Defendant filed a motion to dismiss pursuant to Fed. R. Civ. P. 12(b) (1) claiming, inter alia, that (1) plaintiff's recitation of mailing addresses was insufficient to establish diversity jurisdiction under 28 U.S.C. § 1332. The district court agreed, and dismissed the complaint.
We review dismissals based on facial challenges, alleging that jurisdiction has not been successfully pleaded on the face of the complaint, de novo. Hotel and Restaurant Employees Union Local 217 v. J.P. Morgan Hotel, 996 F.2d 561, 564 (2d Cir. 1993). We agree with the district court that plaintiff did not properly allege facts to establish the parties' domiciles. We do not agree that outright dismissal was the proper approach in this case. The court should have apprised the pro se plaintiff of the defect in the complaint and given him an opportunity to correct the problem. Haines v. Kerner, 404 U.S. 519, 520 (1972) (per curiam) (pro se litigants entitled to some latitude); Platsky v. C.I.A., 953 F.2d 26, 28 (2d Cir. 1991) (holding that district court should have explained pleading defect to pro se plaintiff rather than simply dismissing improperly plead complaint). It may well be that plaintiff is, in fact, domiciled in Connecticut and if this is so diversity jurisdiction may exist. If this were the only basis for the dismissal, we would remand with instructions for the district court to give plaintiff an opportunity to amend the complaint to include his domicile.

■ **Given information**:

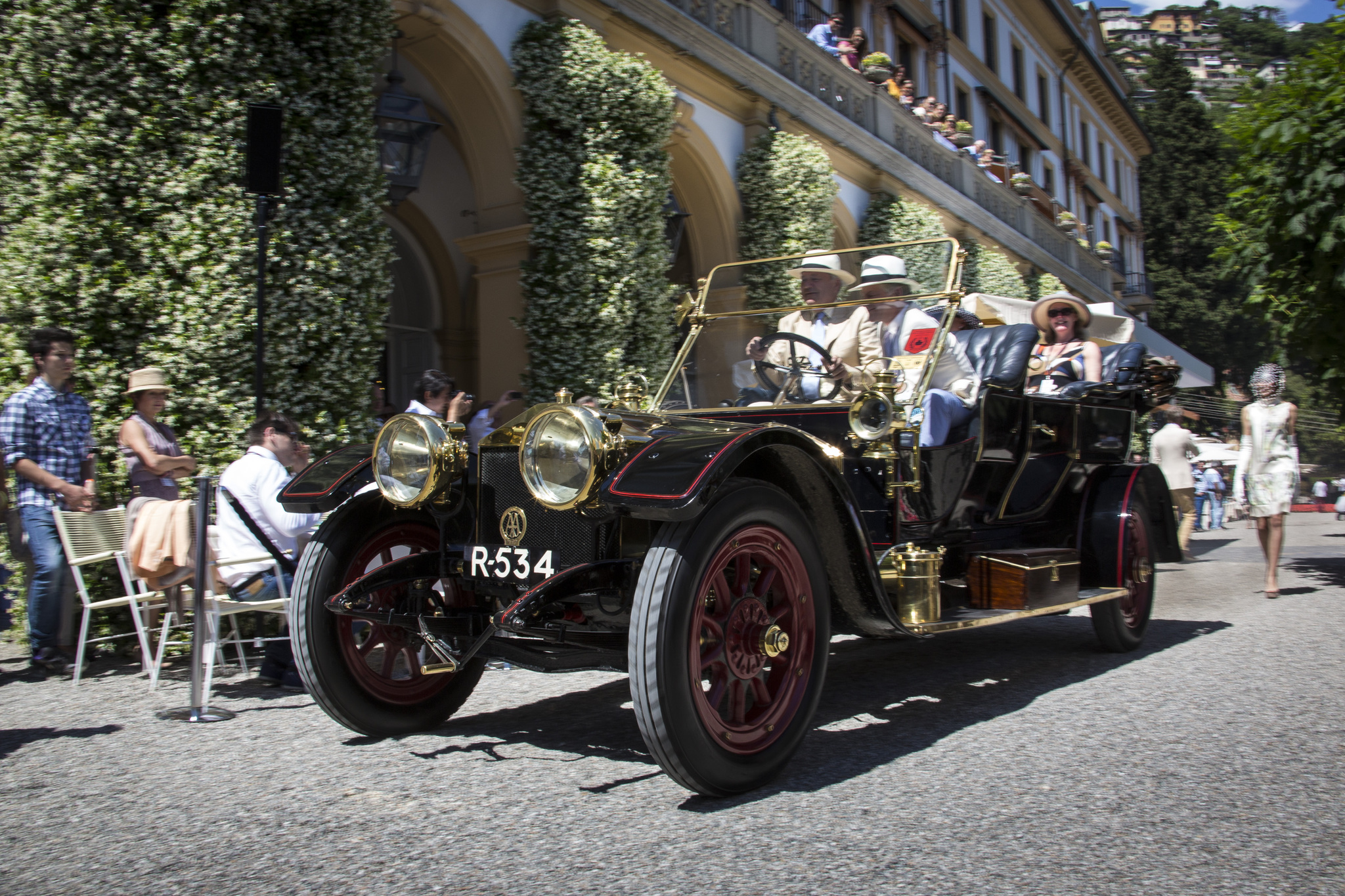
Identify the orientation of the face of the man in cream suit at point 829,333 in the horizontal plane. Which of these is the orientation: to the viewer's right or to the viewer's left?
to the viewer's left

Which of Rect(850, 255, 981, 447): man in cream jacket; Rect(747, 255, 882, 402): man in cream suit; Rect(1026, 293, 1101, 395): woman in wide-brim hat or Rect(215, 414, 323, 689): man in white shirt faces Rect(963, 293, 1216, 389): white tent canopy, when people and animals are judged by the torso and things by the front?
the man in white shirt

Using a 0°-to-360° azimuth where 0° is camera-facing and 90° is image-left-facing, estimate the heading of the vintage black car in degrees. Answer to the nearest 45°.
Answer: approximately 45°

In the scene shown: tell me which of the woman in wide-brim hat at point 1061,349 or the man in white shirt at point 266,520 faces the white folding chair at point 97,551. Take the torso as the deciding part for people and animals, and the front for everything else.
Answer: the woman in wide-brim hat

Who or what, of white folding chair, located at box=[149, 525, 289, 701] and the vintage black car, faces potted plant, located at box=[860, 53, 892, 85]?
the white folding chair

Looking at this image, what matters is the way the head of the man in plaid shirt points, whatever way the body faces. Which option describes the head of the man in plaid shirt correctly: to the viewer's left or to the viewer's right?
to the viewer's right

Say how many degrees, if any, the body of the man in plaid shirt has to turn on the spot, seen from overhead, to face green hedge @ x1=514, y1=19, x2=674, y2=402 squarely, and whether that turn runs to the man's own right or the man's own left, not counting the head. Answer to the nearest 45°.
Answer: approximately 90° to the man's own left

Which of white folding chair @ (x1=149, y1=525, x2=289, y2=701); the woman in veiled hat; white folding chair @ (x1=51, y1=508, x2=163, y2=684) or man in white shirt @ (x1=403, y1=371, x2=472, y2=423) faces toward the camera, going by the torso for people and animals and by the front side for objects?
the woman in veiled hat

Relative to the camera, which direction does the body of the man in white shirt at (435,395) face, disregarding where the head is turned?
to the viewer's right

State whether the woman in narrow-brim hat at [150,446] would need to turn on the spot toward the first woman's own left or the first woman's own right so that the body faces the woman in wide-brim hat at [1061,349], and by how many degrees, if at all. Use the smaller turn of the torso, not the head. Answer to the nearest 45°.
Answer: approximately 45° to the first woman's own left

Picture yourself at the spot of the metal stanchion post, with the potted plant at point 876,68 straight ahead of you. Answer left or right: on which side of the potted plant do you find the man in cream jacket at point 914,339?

==

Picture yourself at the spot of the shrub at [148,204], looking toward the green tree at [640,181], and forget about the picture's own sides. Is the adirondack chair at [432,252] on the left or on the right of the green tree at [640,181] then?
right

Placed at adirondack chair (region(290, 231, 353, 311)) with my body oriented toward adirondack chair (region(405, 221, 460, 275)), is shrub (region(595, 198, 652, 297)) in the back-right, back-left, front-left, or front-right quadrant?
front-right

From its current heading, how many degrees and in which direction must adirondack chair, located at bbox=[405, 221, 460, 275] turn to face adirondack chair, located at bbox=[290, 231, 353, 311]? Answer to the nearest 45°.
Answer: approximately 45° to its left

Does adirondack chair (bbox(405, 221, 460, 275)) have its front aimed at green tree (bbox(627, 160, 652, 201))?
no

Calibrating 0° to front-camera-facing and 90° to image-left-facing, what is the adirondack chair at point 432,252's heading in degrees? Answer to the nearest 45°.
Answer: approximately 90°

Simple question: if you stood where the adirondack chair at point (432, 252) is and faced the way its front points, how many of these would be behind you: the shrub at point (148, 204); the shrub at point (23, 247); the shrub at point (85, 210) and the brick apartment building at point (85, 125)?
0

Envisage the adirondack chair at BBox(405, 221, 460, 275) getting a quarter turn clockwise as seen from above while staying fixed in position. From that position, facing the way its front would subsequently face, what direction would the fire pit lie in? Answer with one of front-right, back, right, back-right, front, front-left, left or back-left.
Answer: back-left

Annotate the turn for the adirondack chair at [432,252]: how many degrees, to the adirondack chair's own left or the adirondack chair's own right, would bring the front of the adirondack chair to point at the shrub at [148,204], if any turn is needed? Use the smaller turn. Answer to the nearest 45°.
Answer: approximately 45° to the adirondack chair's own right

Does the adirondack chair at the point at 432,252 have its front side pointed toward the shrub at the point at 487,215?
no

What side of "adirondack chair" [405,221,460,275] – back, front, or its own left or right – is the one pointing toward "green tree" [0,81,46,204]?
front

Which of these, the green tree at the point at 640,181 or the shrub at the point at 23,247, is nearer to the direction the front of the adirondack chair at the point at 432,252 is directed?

■ **Work request**: Copy the court opinion excerpt between "Defendant filed a" and "dismissed the complaint.", inclusive, changing "mailing addresses" to "postal addresses".

■ **Your solution**:
Defendant filed a motion to dismiss pursuant to Fed. R. Civ. P. 12(b) (1) claiming, inter alia, that (1) plaintiff's recitation of postal addresses was insufficient to establish diversity jurisdiction under 28 U.S.C. § 1332. The district court agreed, and dismissed the complaint.